5. I honestly don’t know when I knew for sure. M. knew he had a past before we met. All the men who have ever loved me, including my father, abused and abandoned me. M. goes out of his way to make sure he will never leave me. And I believe him with all my heart.

6. We didn’t have big schedules and neither of us was in a rush to get our relationship going anywhere. We focus a lot on getting to know each other, spending time together, and talking. One day we both looked at each other and we knew it. It’s like when you open the door and you know you are home.

7. It was when he told me that he had reserved a space for my things in his closet. That told me that he was comfortable sharing his space with me.

8. Valentine’s Day. I asked him if there was anything he wanted to say or wanted to hear that hadn’t been said. She said “I love you”. I said “I love you more”. Neither of us had said that to the other and we had been together for more than two years.

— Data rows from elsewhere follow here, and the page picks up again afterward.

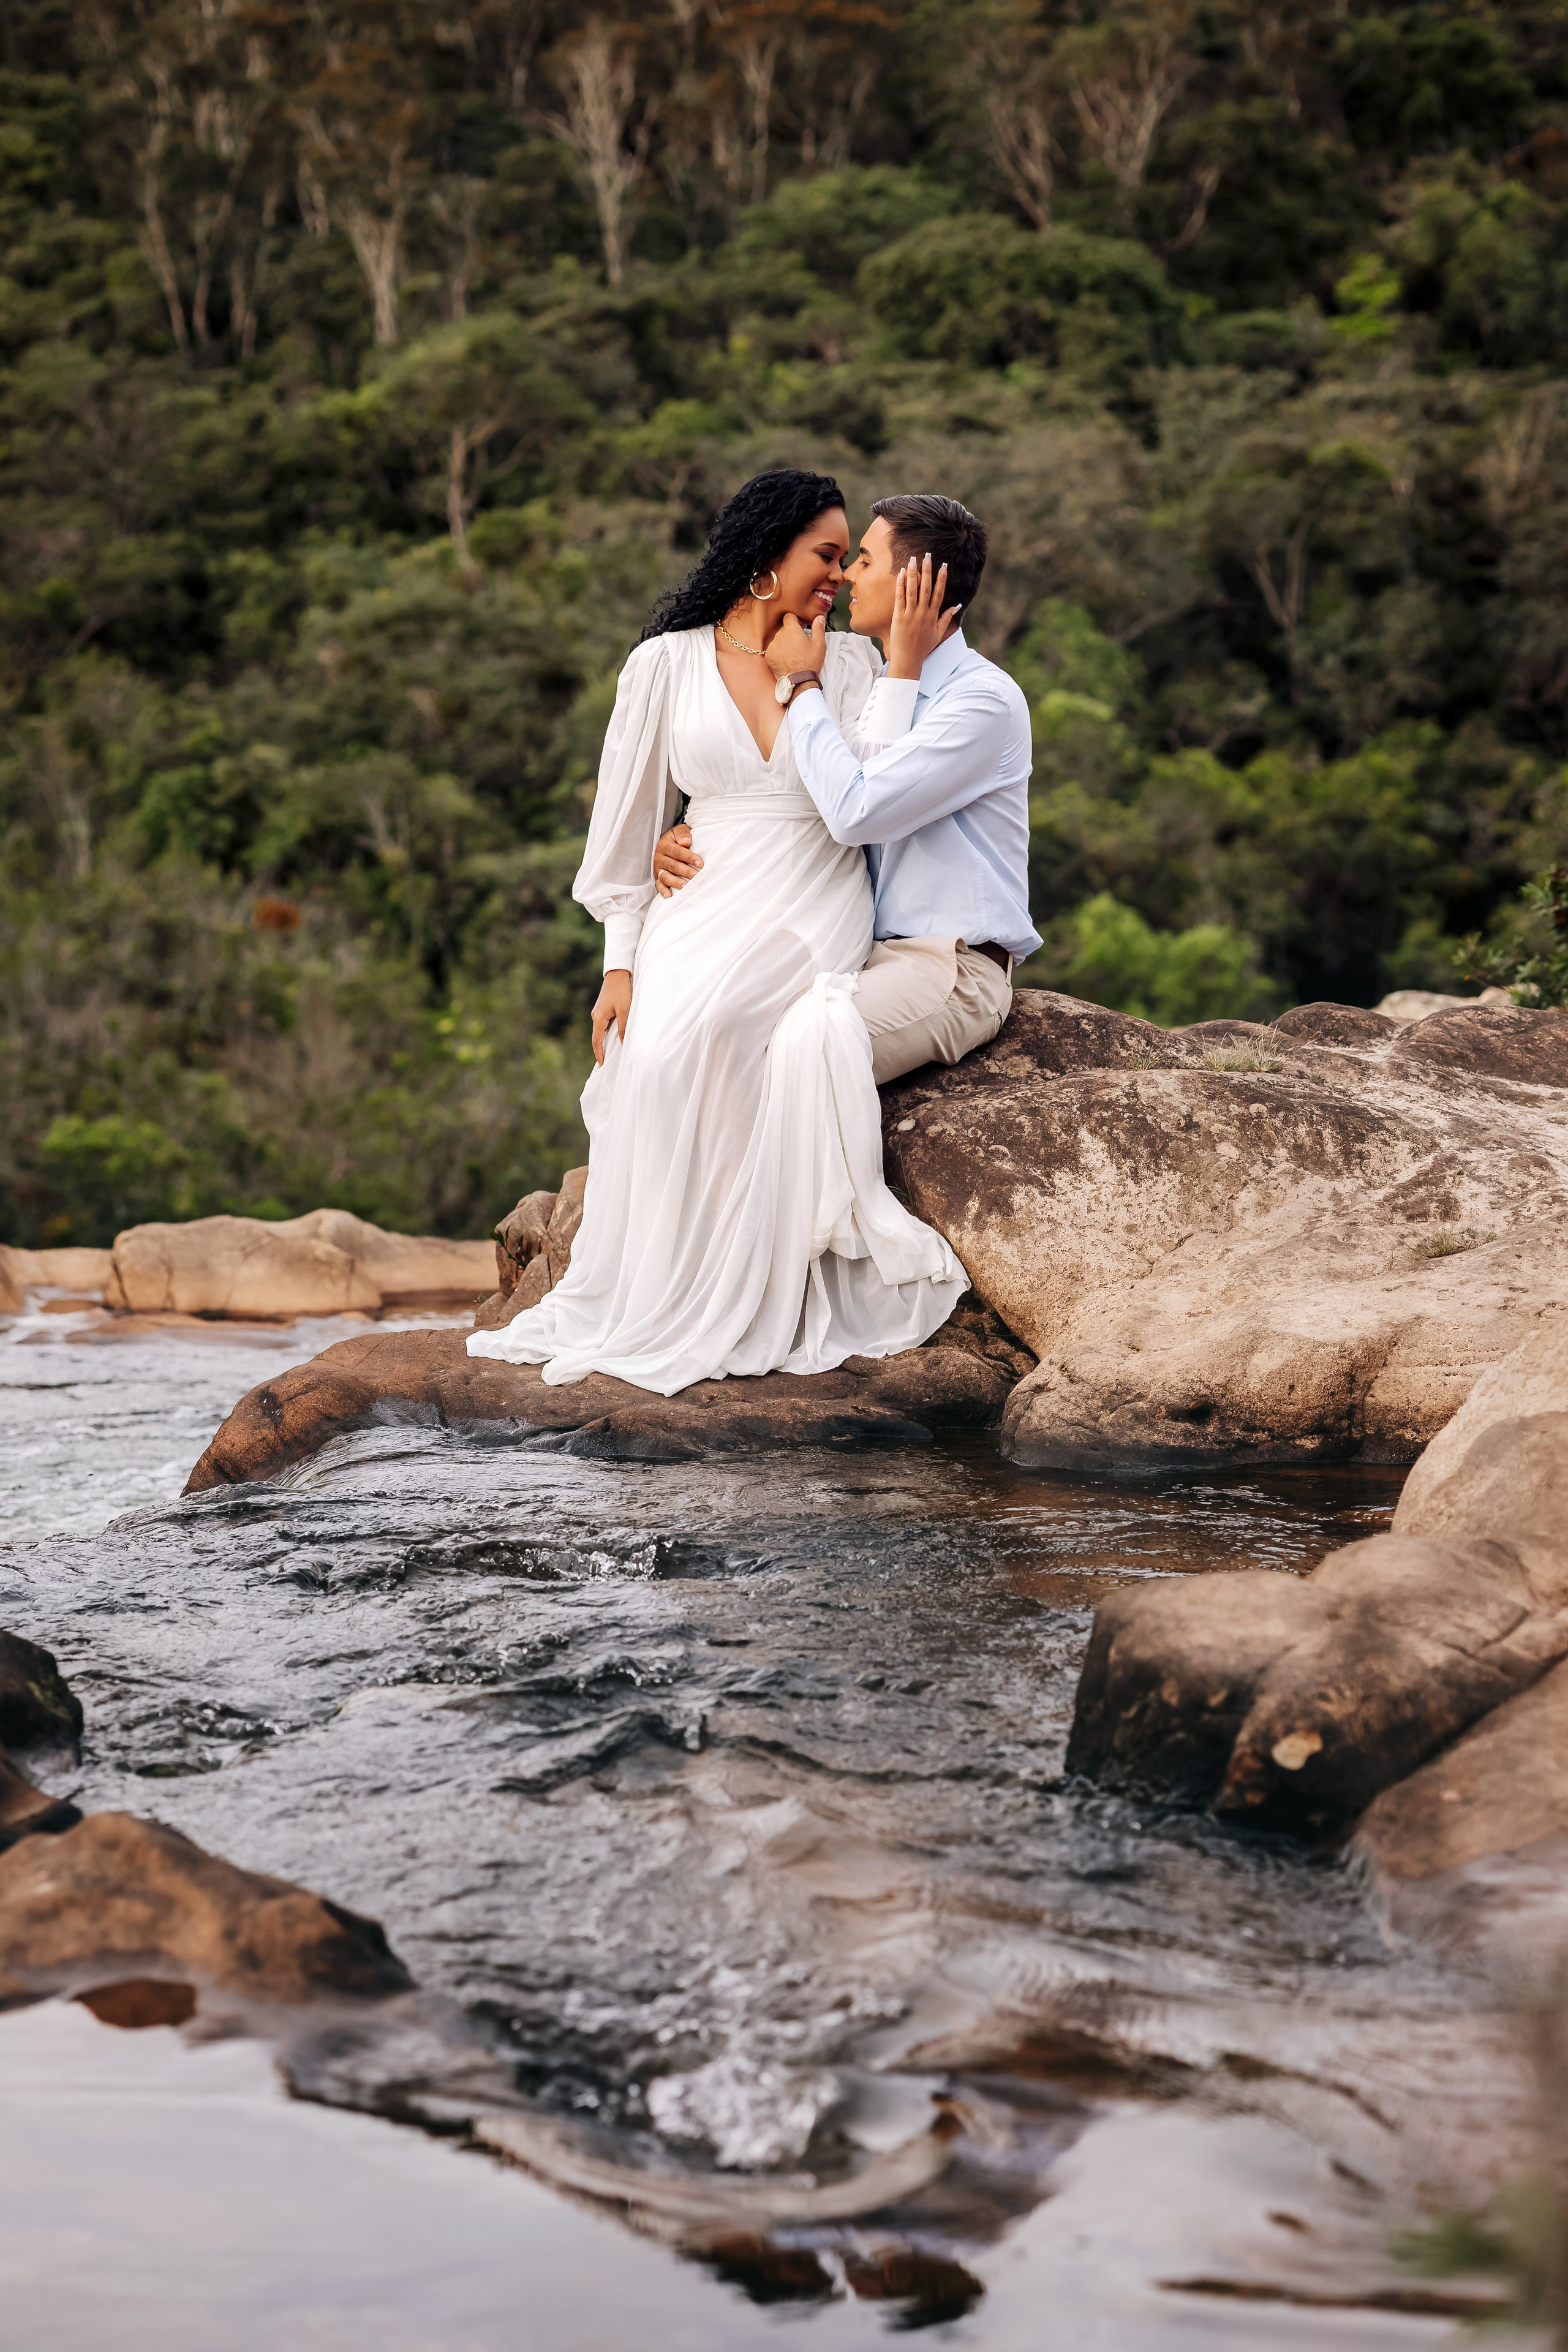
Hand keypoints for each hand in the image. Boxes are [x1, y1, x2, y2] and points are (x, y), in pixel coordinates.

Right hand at [591, 969, 631, 1064]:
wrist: (618, 973)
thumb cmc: (622, 991)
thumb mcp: (625, 1010)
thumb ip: (623, 1027)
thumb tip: (623, 1043)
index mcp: (598, 1018)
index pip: (596, 1041)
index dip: (599, 1054)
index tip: (602, 1065)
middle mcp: (596, 1016)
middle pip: (597, 1037)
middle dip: (601, 1050)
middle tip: (606, 1063)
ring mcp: (598, 1012)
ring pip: (601, 1031)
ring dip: (604, 1041)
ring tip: (610, 1053)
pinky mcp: (603, 1008)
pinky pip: (604, 1024)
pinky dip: (607, 1033)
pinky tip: (614, 1037)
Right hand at [654, 822, 701, 896]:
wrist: (670, 841)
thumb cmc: (678, 838)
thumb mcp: (680, 830)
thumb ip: (682, 834)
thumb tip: (685, 842)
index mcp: (664, 844)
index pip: (677, 851)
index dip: (688, 857)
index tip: (700, 863)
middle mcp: (659, 857)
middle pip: (672, 865)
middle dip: (685, 871)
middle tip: (695, 876)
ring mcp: (658, 868)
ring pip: (665, 876)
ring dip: (675, 882)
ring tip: (685, 886)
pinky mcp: (657, 876)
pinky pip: (659, 884)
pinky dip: (663, 890)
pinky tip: (669, 895)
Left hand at [764, 612, 824, 679]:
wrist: (798, 682)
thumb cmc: (809, 663)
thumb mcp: (819, 644)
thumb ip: (818, 628)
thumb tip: (819, 617)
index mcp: (792, 629)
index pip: (789, 616)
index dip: (794, 620)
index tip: (799, 627)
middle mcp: (779, 635)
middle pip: (783, 629)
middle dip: (790, 633)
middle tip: (799, 644)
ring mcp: (772, 646)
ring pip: (778, 639)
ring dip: (784, 643)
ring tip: (793, 654)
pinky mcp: (768, 656)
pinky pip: (773, 650)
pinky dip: (778, 653)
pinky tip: (786, 660)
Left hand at [886, 554, 959, 680]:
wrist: (908, 660)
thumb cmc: (923, 647)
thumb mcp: (938, 633)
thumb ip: (946, 618)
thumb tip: (957, 605)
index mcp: (933, 616)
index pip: (939, 593)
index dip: (942, 578)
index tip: (944, 565)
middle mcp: (923, 613)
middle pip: (926, 588)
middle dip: (928, 570)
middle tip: (928, 555)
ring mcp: (911, 614)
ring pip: (913, 590)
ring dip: (914, 573)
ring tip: (914, 559)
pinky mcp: (899, 617)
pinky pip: (900, 597)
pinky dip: (901, 584)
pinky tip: (902, 573)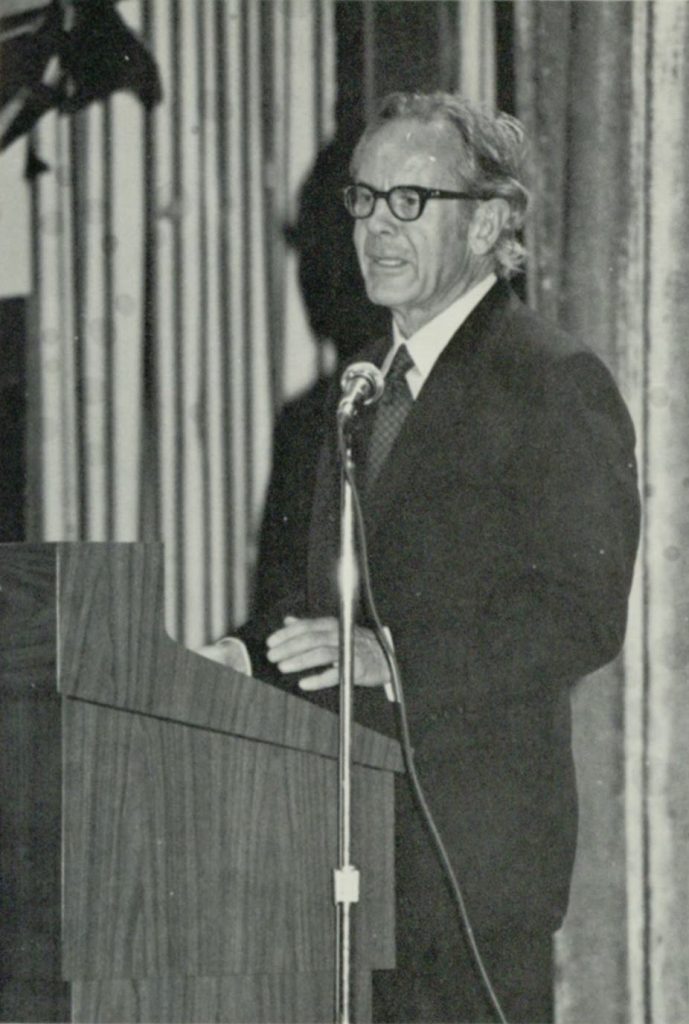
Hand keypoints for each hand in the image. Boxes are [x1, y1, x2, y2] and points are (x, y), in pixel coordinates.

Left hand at [266, 615, 390, 691]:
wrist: (386, 657)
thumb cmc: (357, 644)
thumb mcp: (333, 630)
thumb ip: (310, 626)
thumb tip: (288, 620)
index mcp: (333, 625)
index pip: (307, 626)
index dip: (287, 633)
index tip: (271, 642)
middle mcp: (340, 634)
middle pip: (311, 638)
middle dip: (288, 647)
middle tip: (272, 656)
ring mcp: (350, 650)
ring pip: (321, 653)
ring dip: (299, 660)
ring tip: (283, 666)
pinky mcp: (358, 668)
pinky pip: (335, 674)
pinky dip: (318, 679)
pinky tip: (304, 683)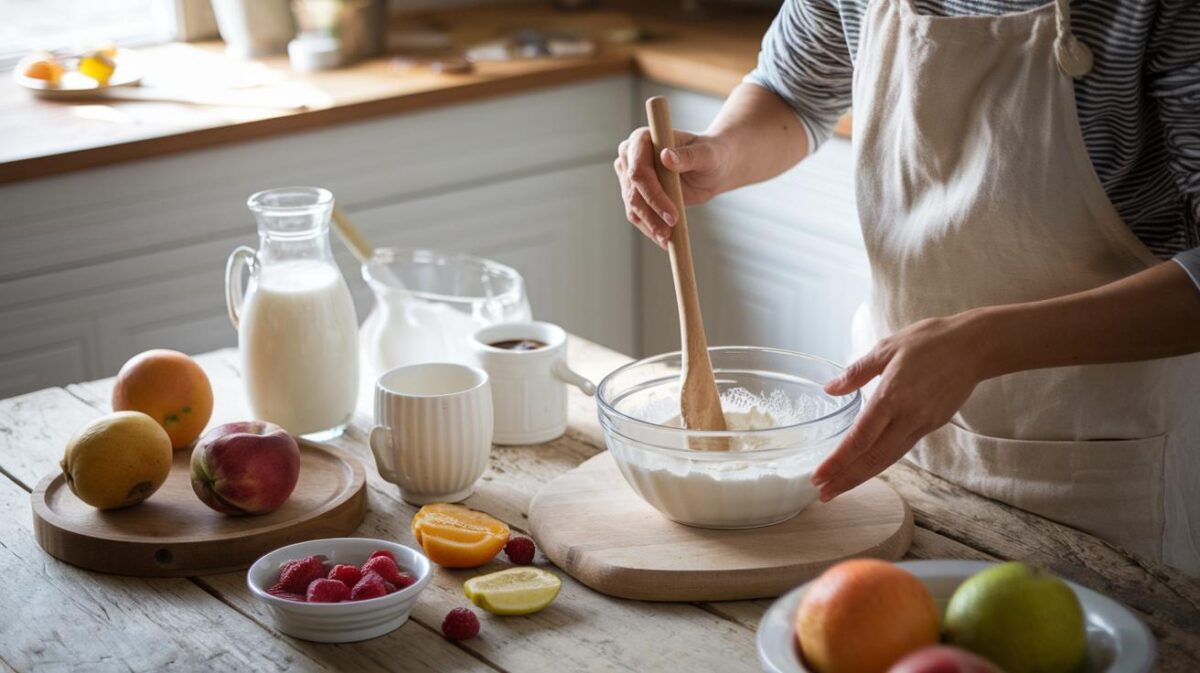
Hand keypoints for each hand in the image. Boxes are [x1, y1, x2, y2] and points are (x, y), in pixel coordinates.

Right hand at [613, 127, 729, 249]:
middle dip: (652, 214)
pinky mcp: (634, 193)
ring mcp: (629, 176)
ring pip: (633, 206)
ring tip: (668, 239)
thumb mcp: (707, 155)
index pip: (638, 168)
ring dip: (650, 225)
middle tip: (671, 232)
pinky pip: (637, 215)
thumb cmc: (711, 155)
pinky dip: (650, 228)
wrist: (710, 169)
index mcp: (643, 139)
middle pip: (633, 190)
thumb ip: (689, 155)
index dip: (653, 194)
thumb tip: (666, 156)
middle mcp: (630, 155)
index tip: (672, 215)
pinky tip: (664, 239)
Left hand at [812, 314, 989, 501]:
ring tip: (839, 487)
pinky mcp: (932, 425)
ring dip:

Simply put, there is no single time period for someone to fall in love. Some people “know” that the person is right for them as soon as they see him (love at first sight). Some of these men and women who fell in love “at first sight” report having felt an inexplicable sensation of having met the person before (soul mates). That knowledge of thinking / feeling is confirmed by more information gathered after knowing the person for some time.

It would be really nice if we were all so lucky that someone fell in love with us at first sight, but that doesn’t happen to the vast majority of people in this world. For the rest of us, you can’t rush love. Love takes time. How long? No one can say for sure. All you can do is nurture the feeling of attraction and help the other person go through the stages of infatuation. How quickly they can do it depends on the person and their problems.